Print out each record, keeping it identical to the original.

START EXERCISE MATERIALS

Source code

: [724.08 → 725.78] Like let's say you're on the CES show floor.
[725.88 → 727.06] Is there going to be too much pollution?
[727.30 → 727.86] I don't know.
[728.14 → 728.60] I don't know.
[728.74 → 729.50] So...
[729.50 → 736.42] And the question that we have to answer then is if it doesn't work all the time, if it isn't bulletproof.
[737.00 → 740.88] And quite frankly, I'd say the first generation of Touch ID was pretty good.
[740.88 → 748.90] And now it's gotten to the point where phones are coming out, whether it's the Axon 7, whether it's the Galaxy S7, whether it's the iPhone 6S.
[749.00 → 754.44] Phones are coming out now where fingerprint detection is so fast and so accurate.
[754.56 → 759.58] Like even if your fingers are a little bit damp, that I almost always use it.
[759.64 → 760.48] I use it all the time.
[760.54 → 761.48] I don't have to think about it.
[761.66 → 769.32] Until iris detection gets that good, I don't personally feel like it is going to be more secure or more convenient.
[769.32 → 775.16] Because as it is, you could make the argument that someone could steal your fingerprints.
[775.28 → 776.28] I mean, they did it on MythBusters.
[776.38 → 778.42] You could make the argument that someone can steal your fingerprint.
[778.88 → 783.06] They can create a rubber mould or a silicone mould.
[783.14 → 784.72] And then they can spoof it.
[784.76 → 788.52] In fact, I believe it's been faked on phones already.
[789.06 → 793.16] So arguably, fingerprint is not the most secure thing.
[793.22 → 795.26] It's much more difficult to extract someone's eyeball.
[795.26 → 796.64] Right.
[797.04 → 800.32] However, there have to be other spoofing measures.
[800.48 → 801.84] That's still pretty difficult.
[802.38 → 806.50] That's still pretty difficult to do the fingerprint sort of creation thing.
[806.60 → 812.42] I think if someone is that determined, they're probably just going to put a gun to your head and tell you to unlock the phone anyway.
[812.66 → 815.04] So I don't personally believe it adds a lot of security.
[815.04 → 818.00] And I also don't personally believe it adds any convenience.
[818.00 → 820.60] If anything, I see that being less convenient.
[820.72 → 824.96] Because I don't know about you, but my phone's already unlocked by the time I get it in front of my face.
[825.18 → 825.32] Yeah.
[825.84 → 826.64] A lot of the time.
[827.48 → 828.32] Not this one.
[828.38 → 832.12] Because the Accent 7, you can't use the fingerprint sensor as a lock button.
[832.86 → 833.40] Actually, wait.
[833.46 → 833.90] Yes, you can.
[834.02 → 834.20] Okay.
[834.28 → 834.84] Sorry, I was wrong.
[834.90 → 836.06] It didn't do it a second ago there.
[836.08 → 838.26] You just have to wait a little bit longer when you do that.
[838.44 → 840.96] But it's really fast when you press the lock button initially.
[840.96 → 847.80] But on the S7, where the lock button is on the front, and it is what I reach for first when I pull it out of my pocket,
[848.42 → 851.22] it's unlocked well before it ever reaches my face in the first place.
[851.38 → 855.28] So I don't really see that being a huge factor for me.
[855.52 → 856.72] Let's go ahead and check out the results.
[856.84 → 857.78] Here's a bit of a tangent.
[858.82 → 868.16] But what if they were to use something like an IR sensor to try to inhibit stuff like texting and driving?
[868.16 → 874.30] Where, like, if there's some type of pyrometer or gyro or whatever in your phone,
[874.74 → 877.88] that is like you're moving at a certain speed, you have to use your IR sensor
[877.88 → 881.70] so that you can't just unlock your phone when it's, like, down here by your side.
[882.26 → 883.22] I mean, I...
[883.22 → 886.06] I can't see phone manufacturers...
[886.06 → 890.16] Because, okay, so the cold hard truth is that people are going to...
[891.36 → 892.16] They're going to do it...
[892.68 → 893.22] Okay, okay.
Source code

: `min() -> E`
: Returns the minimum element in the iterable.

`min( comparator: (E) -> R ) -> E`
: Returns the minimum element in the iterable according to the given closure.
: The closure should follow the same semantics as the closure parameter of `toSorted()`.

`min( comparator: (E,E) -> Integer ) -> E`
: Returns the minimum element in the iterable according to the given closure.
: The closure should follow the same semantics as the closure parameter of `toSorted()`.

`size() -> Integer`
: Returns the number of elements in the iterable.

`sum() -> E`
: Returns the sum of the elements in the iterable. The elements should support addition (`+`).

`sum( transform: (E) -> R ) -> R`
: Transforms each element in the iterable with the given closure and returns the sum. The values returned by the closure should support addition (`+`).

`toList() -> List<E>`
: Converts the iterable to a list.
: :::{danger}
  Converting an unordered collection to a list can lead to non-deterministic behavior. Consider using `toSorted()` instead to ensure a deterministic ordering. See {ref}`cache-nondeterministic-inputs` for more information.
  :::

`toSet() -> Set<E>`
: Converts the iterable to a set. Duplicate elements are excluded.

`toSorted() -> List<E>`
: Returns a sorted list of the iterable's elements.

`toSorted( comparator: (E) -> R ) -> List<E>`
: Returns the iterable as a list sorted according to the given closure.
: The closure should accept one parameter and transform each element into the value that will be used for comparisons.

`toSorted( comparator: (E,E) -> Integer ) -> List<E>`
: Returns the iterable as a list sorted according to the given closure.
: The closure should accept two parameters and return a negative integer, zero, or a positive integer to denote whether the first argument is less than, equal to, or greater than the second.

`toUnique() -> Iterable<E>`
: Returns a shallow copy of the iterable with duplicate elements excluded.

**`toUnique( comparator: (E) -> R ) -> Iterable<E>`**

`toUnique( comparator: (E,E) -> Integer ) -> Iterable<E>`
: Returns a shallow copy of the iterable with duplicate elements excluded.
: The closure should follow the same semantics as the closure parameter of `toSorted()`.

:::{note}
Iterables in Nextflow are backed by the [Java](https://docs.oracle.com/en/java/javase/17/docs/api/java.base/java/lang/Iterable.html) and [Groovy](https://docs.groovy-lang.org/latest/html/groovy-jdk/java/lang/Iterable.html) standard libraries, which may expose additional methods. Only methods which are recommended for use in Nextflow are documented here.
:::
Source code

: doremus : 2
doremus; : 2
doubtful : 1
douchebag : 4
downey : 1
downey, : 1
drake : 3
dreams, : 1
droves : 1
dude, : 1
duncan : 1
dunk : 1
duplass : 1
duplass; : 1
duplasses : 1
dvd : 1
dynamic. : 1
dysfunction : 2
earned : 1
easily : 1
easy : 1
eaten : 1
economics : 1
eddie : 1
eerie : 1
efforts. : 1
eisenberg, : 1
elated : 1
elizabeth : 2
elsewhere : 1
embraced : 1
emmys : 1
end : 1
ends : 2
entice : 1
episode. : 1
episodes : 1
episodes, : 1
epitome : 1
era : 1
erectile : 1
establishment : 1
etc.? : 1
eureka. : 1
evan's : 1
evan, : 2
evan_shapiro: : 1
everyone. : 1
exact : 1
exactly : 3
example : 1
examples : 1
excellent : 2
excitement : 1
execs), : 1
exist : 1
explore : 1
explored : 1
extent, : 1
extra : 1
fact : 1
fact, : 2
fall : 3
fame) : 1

END EXERCISE MATERIALS

RESPONSE TO THE EXERCISE:
Source code

: [724.08 → 725.78] Like let's say you're on the CES show floor.
[725.88 → 727.06] Is there going to be too much pollution?
[727.30 → 727.86] I don't know.
[728.14 → 728.60] I don't know.
[728.74 → 729.50] So...
[729.50 → 736.42] And the question that we have to answer then is if it doesn't work all the time, if it isn't bulletproof.
[737.00 → 740.88] And quite frankly, I'd say the first generation of Touch ID was pretty good.
[740.88 → 748.90] And now it's gotten to the point where phones are coming out, whether it's the Axon 7, whether it's the Galaxy S7, whether it's the iPhone 6S.
[749.00 → 754.44] Phones are coming out now where fingerprint detection is so fast and so accurate.
[754.56 → 759.58] Like even if your fingers are a little bit damp, that I almost always use it.
[759.64 → 760.48] I use it all the time.
[760.54 → 761.48] I don't have to think about it.
[761.66 → 769.32] Until iris detection gets that good, I don't personally feel like it is going to be more secure or more convenient.
[769.32 → 775.16] Because as it is, you could make the argument that someone could steal your fingerprints.
[775.28 → 776.28] I mean, they did it on MythBusters.
[776.38 → 778.42] You could make the argument that someone can steal your fingerprint.
[778.88 → 783.06] They can create a rubber mould or a silicone mould.
[783.14 → 784.72] And then they can spoof it.
[784.76 → 788.52] In fact, I believe it's been faked on phones already.
[789.06 → 793.16] So arguably, fingerprint is not the most secure thing.
[793.22 → 795.26] It's much more difficult to extract someone's eyeball.
[795.26 → 796.64] Right.
[797.04 → 800.32] However, there have to be other spoofing measures.
[800.48 → 801.84] That's still pretty difficult.
[802.38 → 806.50] That's still pretty difficult to do the fingerprint sort of creation thing.
[806.60 → 812.42] I think if someone is that determined, they're probably just going to put a gun to your head and tell you to unlock the phone anyway.
[812.66 → 815.04] So I don't personally believe it adds a lot of security.
[815.04 → 818.00] And I also don't personally believe it adds any convenience.
[818.00 → 820.60] If anything, I see that being less convenient.
[820.72 → 824.96] Because I don't know about you, but my phone's already unlocked by the time I get it in front of my face.
[825.18 → 825.32] Yeah.
[825.84 → 826.64] A lot of the time.
[827.48 → 828.32] Not this one.
[828.38 → 832.12] Because the Accent 7, you can't use the fingerprint sensor as a lock button.
[832.86 → 833.40] Actually, wait.
[833.46 → 833.90] Yes, you can.
[834.02 → 834.20] Okay.
[834.28 → 834.84] Sorry, I was wrong.
[834.90 → 836.06] It didn't do it a second ago there.
[836.08 → 838.26] You just have to wait a little bit longer when you do that.
[838.44 → 840.96] But it's really fast when you press the lock button initially.
[840.96 → 847.80] But on the S7, where the lock button is on the front, and it is what I reach for first when I pull it out of my pocket,
[848.42 → 851.22] it's unlocked well before it ever reaches my face in the first place.
[851.38 → 855.28] So I don't really see that being a huge factor for me.
[855.52 → 856.72] Let's go ahead and check out the results.
[856.84 → 857.78] Here's a bit of a tangent.
[858.82 → 868.16] But what if they were to use something like an IR sensor to try to inhibit stuff like texting and driving?
[868.16 → 874.30] Where, like, if there's some type of pyrometer or gyro or whatever in your phone,
[874.74 → 877.88] that is like you're moving at a certain speed, you have to use your IR sensor
[877.88 → 881.70] so that you can't just unlock your phone when it's, like, down here by your side.
[882.26 → 883.22] I mean, I...
[883.22 → 886.06] I can't see phone manufacturers...
[886.06 → 890.16] Because, okay, so the cold hard truth is that people are going to...
[891.36 → 892.16] They're going to do it...
[892.68 → 893.22] Okay, okay.
Source code

: `min() -> E`
: Returns the minimum element in the iterable.

`min( comparator: (E) -> R ) -> E`
: Returns the minimum element in the iterable according to the given closure.
: The closure should follow the same semantics as the closure parameter of `toSorted()`.

`min( comparator: (E,E) -> Integer ) -> E`
: Returns the minimum element in the iterable according to the given closure.
: The closure should follow the same semantics as the closure parameter of `toSorted()`.

`size() -> Integer`
: Returns the number of elements in the iterable.

`sum() -> E`
: Returns the sum of the elements in the iterable. The elements should support addition (`+`).

`sum( transform: (E) -> R ) -> R`
: Transforms each element in the iterable with the given closure and returns the sum. The values returned by the closure should support addition (`+`).

`toList() -> List<E>`
: Converts the iterable to a list.
: :::{danger}
  Converting an unordered collection to a list can lead to non-deterministic behavior. Consider using `toSorted()` instead to ensure a deterministic ordering. See {ref}`cache-nondeterministic-inputs` for more information.
  :::

`toSet() -> Set<E>`
: Converts the iterable to a set. Duplicate elements are excluded.

`toSorted() -> List<E>`
: Returns a sorted list of the iterable's elements.

`toSorted( comparator: (E) -> R ) -> List<E>`
: Returns the iterable as a list sorted according to the given closure.
: The closure should accept one parameter and transform each element into the value that will be used for comparisons.

`toSorted( comparator: (E,E) -> Integer ) -> List<E>`
: Returns the iterable as a list sorted according to the given closure.
: The closure should accept two parameters and return a negative integer, zero, or a positive integer to denote whether the first argument is less than, equal to, or greater than the second.

`toUnique() -> Iterable<E>`
: Returns a shallow copy of the iterable with duplicate elements excluded.

**`toUnique( comparator: (E) -> R ) -> Iterable<E>`**

`toUnique( comparator: (E,E) -> Integer ) -> Iterable<E>`
: Returns a shallow copy of the iterable with duplicate elements excluded.
: The closure should follow the same semantics as the closure parameter of `toSorted()`.

:::{note}
Iterables in Nextflow are backed by the [Java](https://docs.oracle.com/en/java/javase/17/docs/api/java.base/java/lang/Iterable.html) and [Groovy](https://docs.groovy-lang.org/latest/html/groovy-jdk/java/lang/Iterable.html) standard libraries, which may expose additional methods. Only methods which are recommended for use in Nextflow are documented here.
:::
Source code

: doremus : 2
doremus; : 2
doubtful : 1
douchebag : 4
downey : 1
downey, : 1
drake : 3
dreams, : 1
droves : 1
dude, : 1
duncan : 1
dunk : 1
duplass : 1
duplass; : 1
duplasses : 1
dvd : 1
dynamic. : 1
dysfunction : 2
earned : 1
easily : 1
easy : 1
eaten : 1
economics : 1
eddie : 1
eerie : 1
efforts. : 1
eisenberg, : 1
elated : 1
elizabeth : 2
elsewhere : 1
embraced : 1
emmys : 1
end : 1
ends : 2
entice : 1
episode. : 1
episodes : 1
episodes, : 1
epitome : 1
era : 1
erectile : 1
establishment : 1
etc.? : 1
eureka. : 1
evan's : 1
evan, : 2
evan_shapiro: : 1
everyone. : 1
exact : 1
exactly : 3
example : 1
examples : 1
excellent : 2
excitement : 1
execs), : 1
exist : 1
explore : 1
explored : 1
extent, : 1
extra : 1
fact : 1
fact, : 2
fall : 3
fame) : 1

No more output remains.